В комнате был закрыт двухлетний ребенок. Жестокосердые соседи терпели его скулеж до тех пор, пока ребенок не начал выть, тогда они позвонили в местное отделение милиции. Я прошла к комнате и услышала предсмертный хрип. Вместе с сержантом мы выбили дверь, у порога лежало неподвижное тельце.

Я наклонилась к крохотному существу. Все силы ребенка ушли на плач и мольбы о помощи. Он был весь измазан калом и мочой. Над плинтусами повисли клочки обоев – ребенок пытался их есть. Когда я наклонилась к нему, малыш рванулся вверх и крепко обхватил мою шею руками. По форменной рубашке и юбке потекли струи мочи и кала. Так и вышла я из страшной комнаты с ребенком на шее. Только в дежурной части смогли оторвать его от меня. Трудились сразу четверо: врач «скорой помощи», медсестра, дежурный отделения и сержант. Они с трудом справились, видимо, я стала для ребенка спасителем, интуитивно он не хотел отрываться от своего избавителя. И вложил в свои крохотные ручонки волчью хватку…

Много детского горя пришлось мне увидеть за пять лет службы на поприще детской преступности и безнадзорности. В моей душе укоренилась уверенность, что я спасаю детей от настоящей беды, от родителей-пьяниц, от нищеты, от одиночества, от вселенского непонимания. Я твердо знала, что дети – беспомощные существа, и я обязана защищать их права на нормальную человеческую жизнь. Эта мысль помогала мне работать и ощущать себя полезным человеком в обществе. Дети, в свою очередь, чувствовали мою искренность и доверяли мне свои беды и горести.

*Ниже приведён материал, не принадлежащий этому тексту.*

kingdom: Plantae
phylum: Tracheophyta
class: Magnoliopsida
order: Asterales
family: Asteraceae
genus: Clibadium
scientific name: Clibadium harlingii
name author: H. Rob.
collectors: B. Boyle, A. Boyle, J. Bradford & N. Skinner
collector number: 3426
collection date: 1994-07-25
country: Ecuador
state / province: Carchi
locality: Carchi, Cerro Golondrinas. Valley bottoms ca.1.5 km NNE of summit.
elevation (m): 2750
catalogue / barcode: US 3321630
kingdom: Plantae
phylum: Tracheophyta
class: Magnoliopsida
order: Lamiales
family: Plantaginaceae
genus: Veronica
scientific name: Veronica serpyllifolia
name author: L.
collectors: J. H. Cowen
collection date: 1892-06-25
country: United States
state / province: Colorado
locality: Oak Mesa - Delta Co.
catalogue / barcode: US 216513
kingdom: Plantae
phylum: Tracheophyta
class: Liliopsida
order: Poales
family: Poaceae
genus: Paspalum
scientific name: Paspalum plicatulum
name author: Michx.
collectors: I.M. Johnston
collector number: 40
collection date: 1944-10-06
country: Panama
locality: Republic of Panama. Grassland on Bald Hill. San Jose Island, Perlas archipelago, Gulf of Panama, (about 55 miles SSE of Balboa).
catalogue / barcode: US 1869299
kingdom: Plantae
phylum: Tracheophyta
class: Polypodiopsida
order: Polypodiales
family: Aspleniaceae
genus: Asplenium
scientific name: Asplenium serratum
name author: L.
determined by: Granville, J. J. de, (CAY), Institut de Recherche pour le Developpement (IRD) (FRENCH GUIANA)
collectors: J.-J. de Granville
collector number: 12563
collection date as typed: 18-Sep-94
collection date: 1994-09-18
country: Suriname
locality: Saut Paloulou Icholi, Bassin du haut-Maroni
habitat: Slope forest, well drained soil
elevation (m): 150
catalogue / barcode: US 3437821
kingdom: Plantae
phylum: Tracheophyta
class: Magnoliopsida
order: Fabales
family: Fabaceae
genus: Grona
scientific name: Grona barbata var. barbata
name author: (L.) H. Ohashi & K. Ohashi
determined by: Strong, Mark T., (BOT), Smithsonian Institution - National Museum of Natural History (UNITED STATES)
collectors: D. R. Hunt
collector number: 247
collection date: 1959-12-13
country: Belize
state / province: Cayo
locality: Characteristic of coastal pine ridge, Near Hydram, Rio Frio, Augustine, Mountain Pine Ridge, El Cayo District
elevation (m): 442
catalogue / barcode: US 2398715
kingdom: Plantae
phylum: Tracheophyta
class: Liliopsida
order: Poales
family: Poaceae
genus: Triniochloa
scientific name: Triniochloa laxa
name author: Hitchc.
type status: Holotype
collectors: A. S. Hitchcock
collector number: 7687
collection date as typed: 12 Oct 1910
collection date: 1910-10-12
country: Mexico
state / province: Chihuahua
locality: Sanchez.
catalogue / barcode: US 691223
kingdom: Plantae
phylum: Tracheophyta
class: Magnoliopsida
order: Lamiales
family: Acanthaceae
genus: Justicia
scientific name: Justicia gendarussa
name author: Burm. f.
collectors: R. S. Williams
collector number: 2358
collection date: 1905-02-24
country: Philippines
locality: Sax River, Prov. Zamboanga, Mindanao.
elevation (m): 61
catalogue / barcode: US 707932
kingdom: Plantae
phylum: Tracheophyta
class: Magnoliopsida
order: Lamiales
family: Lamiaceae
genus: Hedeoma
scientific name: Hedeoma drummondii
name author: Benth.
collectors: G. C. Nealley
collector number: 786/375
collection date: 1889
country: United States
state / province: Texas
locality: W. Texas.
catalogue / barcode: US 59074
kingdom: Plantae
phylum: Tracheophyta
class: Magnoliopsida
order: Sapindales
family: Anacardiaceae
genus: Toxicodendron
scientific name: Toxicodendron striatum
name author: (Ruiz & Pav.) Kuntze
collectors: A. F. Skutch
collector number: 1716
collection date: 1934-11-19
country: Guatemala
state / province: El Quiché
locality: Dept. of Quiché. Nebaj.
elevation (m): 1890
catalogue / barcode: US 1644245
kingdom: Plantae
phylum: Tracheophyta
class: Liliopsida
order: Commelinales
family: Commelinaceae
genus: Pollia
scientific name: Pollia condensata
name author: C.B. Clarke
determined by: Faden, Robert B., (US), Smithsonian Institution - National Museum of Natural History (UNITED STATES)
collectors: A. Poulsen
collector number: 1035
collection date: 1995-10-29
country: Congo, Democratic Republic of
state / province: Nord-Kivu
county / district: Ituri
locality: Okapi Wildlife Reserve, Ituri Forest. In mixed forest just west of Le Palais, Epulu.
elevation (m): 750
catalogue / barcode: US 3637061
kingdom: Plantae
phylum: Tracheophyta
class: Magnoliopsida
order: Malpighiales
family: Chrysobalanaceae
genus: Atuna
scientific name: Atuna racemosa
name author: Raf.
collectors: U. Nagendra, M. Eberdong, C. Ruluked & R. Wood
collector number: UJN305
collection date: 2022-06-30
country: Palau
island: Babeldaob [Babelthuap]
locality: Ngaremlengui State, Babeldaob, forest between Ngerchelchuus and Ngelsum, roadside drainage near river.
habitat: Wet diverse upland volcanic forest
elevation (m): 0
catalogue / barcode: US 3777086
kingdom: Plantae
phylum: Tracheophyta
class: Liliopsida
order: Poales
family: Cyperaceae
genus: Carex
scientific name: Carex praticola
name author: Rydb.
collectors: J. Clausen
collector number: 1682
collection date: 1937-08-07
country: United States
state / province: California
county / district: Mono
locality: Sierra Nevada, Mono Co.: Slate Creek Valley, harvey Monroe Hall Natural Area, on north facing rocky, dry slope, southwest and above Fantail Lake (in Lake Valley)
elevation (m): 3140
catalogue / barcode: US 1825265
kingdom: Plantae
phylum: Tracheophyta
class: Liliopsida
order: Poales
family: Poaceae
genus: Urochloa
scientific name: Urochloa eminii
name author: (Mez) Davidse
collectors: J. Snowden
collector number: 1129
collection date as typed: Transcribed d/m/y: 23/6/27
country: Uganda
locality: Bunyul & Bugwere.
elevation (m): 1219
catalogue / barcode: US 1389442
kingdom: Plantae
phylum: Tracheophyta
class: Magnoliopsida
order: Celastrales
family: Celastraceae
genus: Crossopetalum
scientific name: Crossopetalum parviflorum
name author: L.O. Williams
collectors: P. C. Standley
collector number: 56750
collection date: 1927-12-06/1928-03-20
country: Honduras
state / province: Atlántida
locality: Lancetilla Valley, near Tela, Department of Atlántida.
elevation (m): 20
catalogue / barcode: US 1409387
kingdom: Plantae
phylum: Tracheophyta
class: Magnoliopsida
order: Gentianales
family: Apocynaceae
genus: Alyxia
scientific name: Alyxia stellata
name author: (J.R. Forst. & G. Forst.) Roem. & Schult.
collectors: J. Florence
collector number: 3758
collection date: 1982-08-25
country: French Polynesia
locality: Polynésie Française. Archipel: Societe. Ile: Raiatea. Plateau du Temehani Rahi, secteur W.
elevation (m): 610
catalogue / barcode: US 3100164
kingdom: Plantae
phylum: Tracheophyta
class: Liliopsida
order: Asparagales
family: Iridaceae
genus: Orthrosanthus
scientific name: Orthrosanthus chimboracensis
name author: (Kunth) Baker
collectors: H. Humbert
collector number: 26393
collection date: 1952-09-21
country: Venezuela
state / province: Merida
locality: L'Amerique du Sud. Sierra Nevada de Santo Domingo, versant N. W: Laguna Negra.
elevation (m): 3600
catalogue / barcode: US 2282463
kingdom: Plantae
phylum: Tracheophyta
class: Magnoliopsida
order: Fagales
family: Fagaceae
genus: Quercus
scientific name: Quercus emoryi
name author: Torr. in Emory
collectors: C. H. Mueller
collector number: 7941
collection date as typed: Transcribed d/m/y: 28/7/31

Но вскоре в моем правильном мироощущении появилась большая трещина. Однажды на прием в детскую комнату пришла старушка с семилетней внучкой. Старушка долго сморкалась в скомканный платочек, прятала от меня глаза, жевала губами, мыча что-то нечленораздельное. Внучка сидела рядом с бабушкой. Симпатичная девочка смотрела на меня честными голубыми глазами в ожидании развязки. Невинный ангелочек!

– Бабушка, – не выдержала я, – ну, говорите уже, что у вас стряслось? Говорите прямо, не стесняйтесь, мне можно все рассказывать, как доктору, даже самое сокровенное. Только честно!

– Голубушка… – Старушка перестала стесняться, но сбилась и молча кивнула в сторону внучки.

– Детка, расскажи мне, что у тебя случилось? – Я обратилась к девочке-ангелу.

И та рассказала, как она живет, что ее волнует, чем она интересуется. На протяжении двух лет ее систематически насилует отчим – «лицо кавказской национальности». И все бы ничего, но девочка сообщила мне такие подробности, что я округлила глаза до самых невероятных размеров, а затем, схватив старушку вместе с девочкой подмышку, со всех ног помчалась к начальнику отделения.

Начальником в то время был человек, несомненно, суровый, повидавший на своем милицейском веку небывалые события и потому относившийся к жизни весьма философски, но когда я появилась перед ним вместе с бабушкой и девочкой и, путаясь в словах, попыталась пересказать их историю, начальник побледнел и рявкнул:

– Срочно в судебно-медицинскую экспертизу! Срочно! Бери машину и мчись на Седова. А я вызову следователя прокуратуры. В машине возьмешь у девочки объяснение.

– В машине не получится, – робко заметила я, – тут вон сколько писать надо. Целая поэма получится.

– Тогда срочно бери объяснение с девочки, машина будет ждать. И бегом гони на экспертизу. А я пока в адрес оперов пошлю, пусть в засаде посидят, чтобы отчим никуда не смылся.

Я переписала живописный рассказ девочки аккуратным почерком, стараясь не перепутать подробности насилия и систематического сожительства, стараясь не вникать в интимные подробности половых актов, ужасаясь про себя, как это могло случиться. В то время мне было уже тридцать, но о подобных сексуальных откровениях я никогда не слышала, и нигде о них не читала, в кино не видела и даже не предполагала, что такое бывает на этом свете. Бабушка стыдливо отворачивалась, и все просилась выйти на улицу, но опрашивать ребенка разрешается только в присутствии родителей или других родственников. Пришлось прикрикнуть на старушку, чтобы она не мешала процессу расследования.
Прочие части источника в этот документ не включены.